日本は借金大国だの、衰退国家だのと揶揄されて久しいですが、かといって、我が国を尻目にグングン成長する欧米諸国が使うドルやユーロを誰もが欲しがるかといえば、そんなことはありません。
国内で買い物する際にドルやユーロはほぼ使い物になりませんし、ましてやゴールドなんて重たいものを持っていても、アイスクリーム一つ買えませんからね。
小宮氏は「紙幣の信用力=日銀の信用」なんて言ってますが、殆どの国民は造幣局と国立印刷局との違いすら知りませんし、日銀のB/Sをチェックして資本金額や純資産額がいくらかなんて知ってる人間は結構変わり者の類いだと思いますよ。
現実世界では、99.9%の国民が「日銀の財務事情も知らないし知りたいとも思っていないのに、「紙幣の信用力=日銀の信用」なんて公式が成り立つと主張するのは、あまりにも根拠が無さ過ぎでお話になりません。

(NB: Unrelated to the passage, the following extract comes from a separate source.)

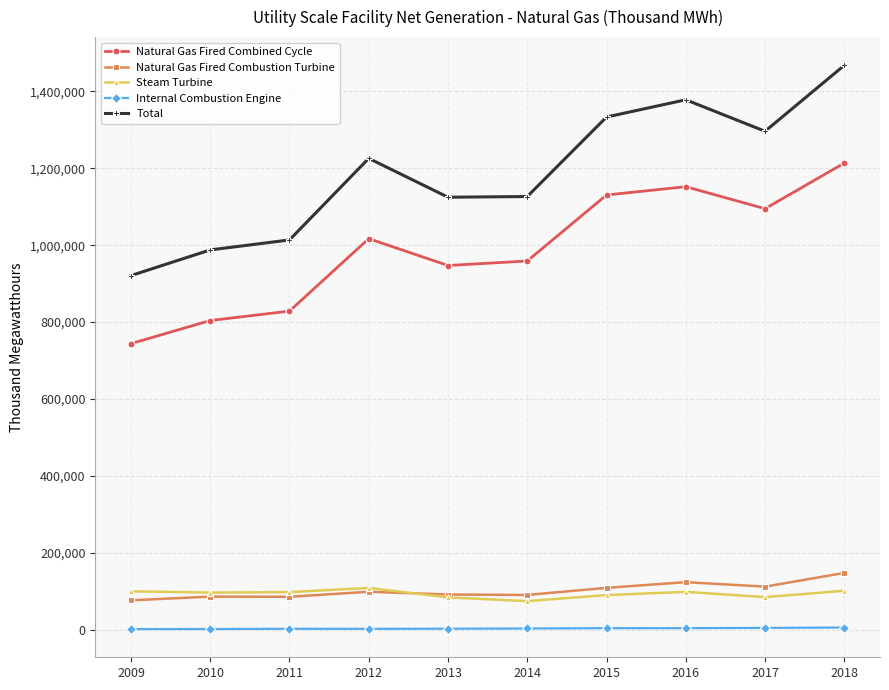

The Natural Gas Fired Combined Cycle series shows 1660015 at 2015. True or false?

False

お金(貨幣)なんて、政府・日銀の手に掛かればほぼ無限に製造できる便利なツールでしかないのですから、そんなものを出し惜しみして実体経済を干上がらせるなど愚策中の愚策です。
政府は貨幣をどんどん発行し、事業や減税、給付金として民間経済に供与し、家計や企業のやる気を鼓舞せねばなりません。
所得増加を通じた消費や需要の活性化によって国内の生産力や供給力は絶え間なく強化され、日本の国富は強靭化するのです。
貨幣は貯めたり出し惜しんだりするためにあるのではなく、積極意的に扱き使うことでその効力を最大限に発揮するモノなのです。